Confessions of a benefits manager: Candid can’t take leave of holiday policies

Confessions of a benefits manager

Just when I am considering taking some well-earned annual leave, I get landed with yet another joint venture to deal with. Local HR seems to be getting all stressed about the new location’s benefit plans and I must do a benefits inventory and comparison to existing plans.

Really, it seems quite straightforward. It has a normal pension plan and a few related insured benefits. Its pension contributions are a lot higher than ours, but then our scheme is well below market, as I have been complaining about for some time. If we want to harmonise, I recommend increasing the legacy plan to match the new location. Let’s face it, there is no simple way to remove benefits in Europe, not to mention Tupe regulations and the works council requirements.

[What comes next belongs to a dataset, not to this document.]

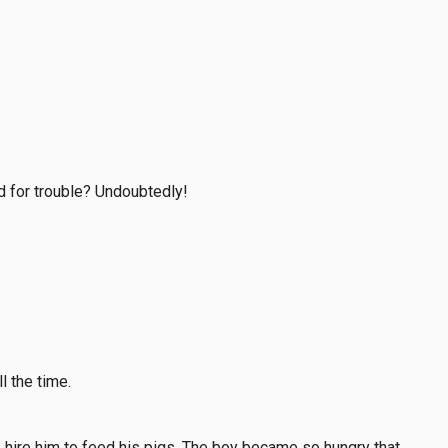
d for trouble? Undoubtedly!
l the time.
o hire him to feed his pigs. The boy became so hungry that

I meet with the regional HR director to try to figure out what the fuss is all about. I go through my analysis, and he nods at all points. So, the problem is?  Leave, he says. For a moment I think he is telling me where to go, but then the penny drops. Ah, he means annual leave. I am embarrassed to admit I had not looked at that. Annual leave policy is managed from the US and is not really part of my remit. The new team all get months and months of leave, he says, incredulous. Really? Ok, I will investigate.

Getting to grips with leave

Reviewing the due diligence on the new company, I find there are indeed multiple buckets of leave. There is the usual statutory leave and public holidays, and six extra days of ‘contractual leave’ which I guess it was offered over and above the statutory days. We offer extra days too, but only a couple. Then it does get a bit surreal. It has extra service-related days which increase quite dramatically after 10 years of service. I look at the demographics of the employees concerned. They all have at least 10 years’ tenure. Oh. And then there are the sick holidays. Eh? It seems the transferring company offered extra two days every quarter if people did not call in sick. Weird.

And then there is carry over, the HRD tells me. There are strict rules about carry over of statutory leave, but its workers council had built in additional varying carry over rules for each of the categories of leave. Oh please. This is making my head hurt. Oh, and staff get two ‘bridge’ days. I am not even sure what that is, but I learn that bridge days are given when there is a single day between a public holiday and the weekend. We do not typically pay for these, so people take them from their annual allowance. When I add it all up, some of the new employees are getting close to a month more holiday than our other Dutch employees. Hm. The problem is:  to remove any holiday we would have to buy them out, which would add pension and bonus costs.

Allowing staff to buy holiday

To make things worse, there are some days that come across with the transfer and some that the employees were forced to cash out from the old company. As part of the joint venture terms, it has been agreed that we will allow them to buy back those holidays with their first payroll so that they do not suffer the tax consequences of the extra cash. We could not have made things more complicated if we tried.

My colleague in the US who deals with annual leave is in a state. How do we know how many days to add to the HR system? How do we work out what the employees can buy back? What if they ask for more days than they had? I can see the point of this last question. If there is one thing I have learned, it is that people will always look to maximise their benefits in these situations. She should be able to work it out from the information already provided, but she cannot.

Questions from payroll

A colleague in payroll is also pinging me. She has heard that we will deduct amounts from the employees for the holiday buy back, but she does not know how much to deduct. I have a spreadsheet of the holidays ‘sold’ by the old company, but whatever the deal document says, we cannot just deduct amounts without permission from the employees. My colleague in the US should be handling this, but it will take too long to explain so I quickly send out a link to a file where the transferred employees can say how many holidays they want to buy back. Payroll is still not happy. It seems the holidays sold before transfer were listed in hours, but we only work in whole days. Neither my US colleague nor payroll seem to be able to work it out. Sigh. Am I the only one who brings my brain to work?

I check all transferees work full-time and confirm their daily work hours, so we just need to divide the number of hours by eight and round up to the nearest whole day. I pop in a box to show the number of days requested and a check it was not more than they are entitled to. I clearly mark the amount to be deducted from payroll in bold. In short, I do all the work for them. I send the spreadsheet to my colleague in the US for them to add the holidays to Choreday, our HR system.

It is a couple of months later when I get pinged by payroll again. One of the employees is complaining he cannot see the holidays on the system. I look him up. Sure enough, the days have not been added to the system. Aaagh. Do I really have to do everything myself?